4.3. A consequência jurídica
Se a exposição de bandeiras, ainda que inicialmente tolerada, passar a gerar conflitos interpessoais significativos, hostilidade contra funcionários, polarização entre moradores ou qualquer forma de risco psicossocial documentável, o síndico tem o dever — e não apenas a faculdade — de cassar a permissão concedida.
O artigo 1.336, IV, do Código Civil já vedava o uso da propriedade de forma prejudicial ao sossego dos demais. Agora, com a NR-1, soma-se o fundamento da proteção à saúde mental dos trabalhadores do condomínio.
A lógica é clara:
A celebração patriótica e esportiva é valor juridicamente relevante e merece consideração. A saúde mental dos trabalhadores e a harmonia da coletividade condominial, todavia, são valores de hierarquia superior e devem prevalecer em caso de conflito.
5. Critérios objetivos para a tolerância
Quando a maioria dos condôminos se manifestar favoravelmente e não houver indicadores de risco psicossocial, a tolerância pode ser exercida de forma controlada. Sugerem-se os seguintes parâmetros:
| Critério | Exigência |
|---|---|
| Temporalidade | Duração máxima vinculada ao período dos jogos da Copa |
| Segurança | Fixação sem perfuração, sem risco de queda ou desprendimento |
| Dimensão | Bandeiras proporcionais à abertura da unidade, sem cobrir integralmente a fachada |
| Respeito à vizinhança | Sem interferir na ventilação, iluminação ou visibilidade de outras unidades |
| Reversibilidade | Remoção imediata após o fim do evento, sem danos à pintura ou estrutura |
| Ausência de conflitos | Vedação expressa de mensagens político-partidárias, ainda que associadas às cores nacionais |
| Cláusula de cessação | Permissão revogável a qualquer tempo, por decisão do síndico, se constatado risco psicossocial ou conflito |
6. Responsabilidade do síndico
O síndico, nesse cenário, exerce papel crucial de equilíbrio. Não lhe cabe proibir por mero capricho pessoal, tampouco permitir por omissão ou populismo.

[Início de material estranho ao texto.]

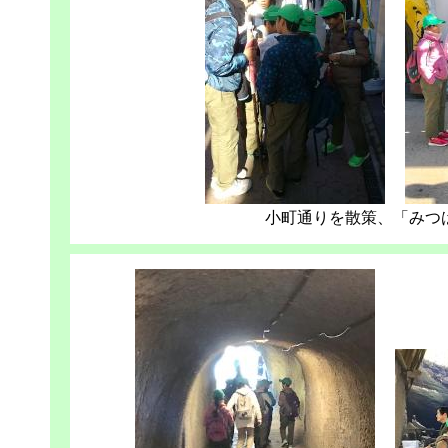
小町通りを散策、「みつ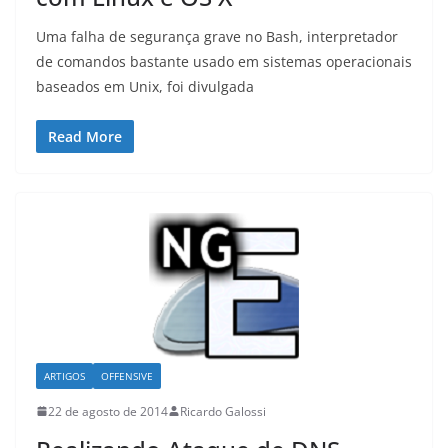
Uma falha de segurança grave no Bash, interpretador
de comandos bastante usado em sistemas operacionais
baseados em Unix, foi divulgada
Read More
ARTIGOS
OFFENSIVE
22 de agosto de 2014
Ricardo Galossi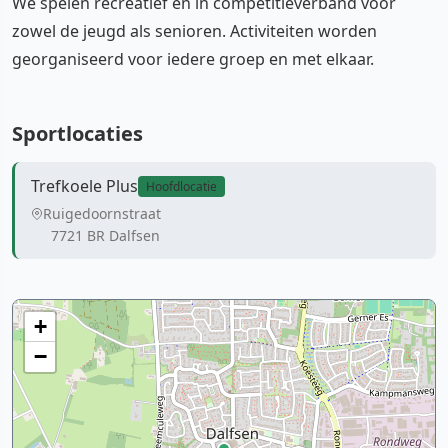
We spelen recreatief en in competitieverband voor
zowel de jeugd als senioren. Activiteiten worden
georganiseerd voor iedere groep en met elkaar.
Sportlocaties
Trefkoele Plus
Hoofdlocatie
Ruigedoornstraat
7721 BR Dalfsen
+
−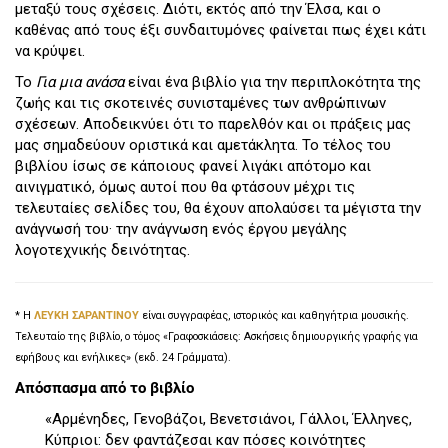
μεταξύ τους σχέσεις. Διότι, εκτός από την Έλσα, και ο
καθένας από τους έξι συνδαιτυμόνες φαίνεται πως έχει κάτι
να κρύψει.
Το
Για μια ανάσα
είναι ένα βιβλίο για την περιπλοκότητα της
ζωής και τις σκοτεινές συνισταμένες των ανθρώπινων
σχέσεων. Αποδεικνύει ότι το παρελθόν και οι πράξεις μας
μας σημαδεύουν οριστικά και αμετάκλητα. Το τέλος του
βιβλίου ίσως σε κάποιους φανεί λιγάκι απότομο και
αινιγματικό, όμως αυτοί που θα φτάσουν μέχρι τις
τελευταίες σελίδες του, θα έχουν απολαύσει τα μέγιστα την
ανάγνωσή του· την ανάγνωση ενός έργου μεγάλης
λογοτεχνικής δεινότητας.
* Η
ΛΕΥΚΗ ΣΑΡΑΝΤΙΝΟΥ
είναι συγγραφέας, ιστορικός και καθηγήτρια μουσικής.
Τελευταίο της βιβλίο, ο τόμος «Γραφοσκιάσεις: Ασκήσεις δημιουργικής γραφής για
εφήβους και ενήλικες» (εκδ. 24 Γράμματα).
Απόσπασμα από το βιβλίο
«Αρμένηδες, Γενοβάζοι, Βενετσιάνοι, Γάλλοι, Έλληνες,
Κύπριοι: δεν φαντάζεσαι καν πόσες κοινότητες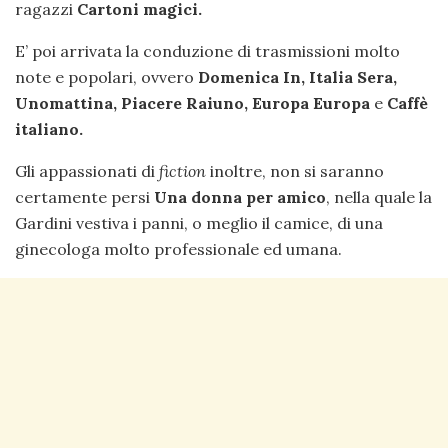
ragazzi
Cartoni magici.
E’ poi arrivata la conduzione di trasmissioni molto
note e popolari, ovvero
Domenica In, Italia Sera,
Unomattina, Piacere Raiuno, Europa Europa
e
Caffè
italiano.
Gli appassionati di
fiction
inoltre, non si saranno
certamente persi
Una donna per amico
, nella quale la
Gardini vestiva i panni, o meglio il camice, di una
ginecologa molto professionale ed umana.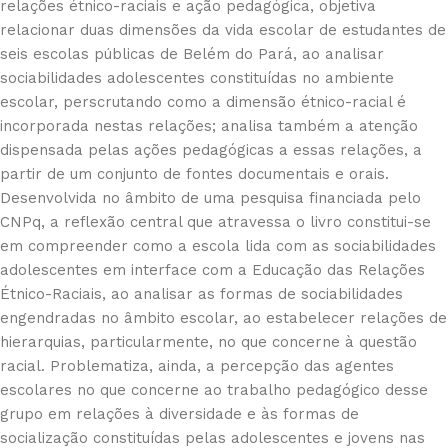
relações étnico-raciais e ação pedagógica, objetiva
relacionar duas dimensões da vida escolar de estudantes de
seis escolas públicas de Belém do Pará, ao analisar
sociabilidades adolescentes constituídas no ambiente
escolar, perscrutando como a dimensão étnico-racial é
incorporada nestas relações; analisa também a atenção
dispensada pelas ações pedagógicas a essas relações, a
partir de um conjunto de fontes documentais e orais.
Desenvolvida no âmbito de uma pesquisa financiada pelo
CNPq, a reflexão central que atravessa o livro constitui-se
em compreender como a escola lida com as sociabilidades
adolescentes em interface com a Educação das Relações
Étnico-Raciais, ao analisar as formas de sociabilidades
engendradas no âmbito escolar, ao estabelecer relações de
hierarquias, particularmente, no que concerne à questão
racial. Problematiza, ainda, a percepção das agentes
escolares no que concerne ao trabalho pedagógico desse
grupo em relações à diversidade e às formas de
socialização constituídas pelas adolescentes e jovens nas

Recomenda-se a adoção de um comunicado preventivo, emitido antes do início da Copa, estabelecendo:
- A regra geral proibitiva de alteração de fachada (art. 1.336, III, CC);
- A possibilidade de flexibilização excepcional, se aprovada pela maioria em assembleia ou consulta (enquete etc.);
- Os critérios objetivos de segurança e dimensão;
- A vedação absoluta de mensagens político-partidária;
- A cláusula expressa de cassação imediata da permissão, caso se verifiquem conflitos, hostilidade contra funcionários ou qualquer situação de risco psicossocial, nos termos da NR-1.
Conclusão
A afixação de bandeiras do Brasil em janelas e sacadas durante a Copa do Mundo é, tecnicamente, alteração de fachada — e a lei é clara ao vedá-la como regra geral. A excepcionalidade do evento, que ocorre a cada quatro anos e mobiliza a identidade cultural do país, justifica uma tolerância temporária, desde que amparada pela vontade majoritária dos condôminos.
Contudo, essa tolerância não configura direito absoluto do torcedor. Onde a maioria não desejar as bandeiras, a vontade de poucos não pode prevalecer. E, principalmente, a nova realidade normativa trazida pela NR-1 impõe um filtro adicional e poderoso: se a exposição gerar risco psicossocial — politização do símbolo, conflitos entre moradores, hostilidade contra porteiros e síndicos — a permissão deve ser imediatamente cassada.
Entre o direito de celebrar o futebol e o dever de proteger a saúde mental de quem trabalha e vive no condomínio, a NR-1 não deixa dúvida sobre qual valor deve prevalecer.
Como costumo dizer, em condomínio o direito de um não termina aonde começa o do outro, eles COEXISTEM.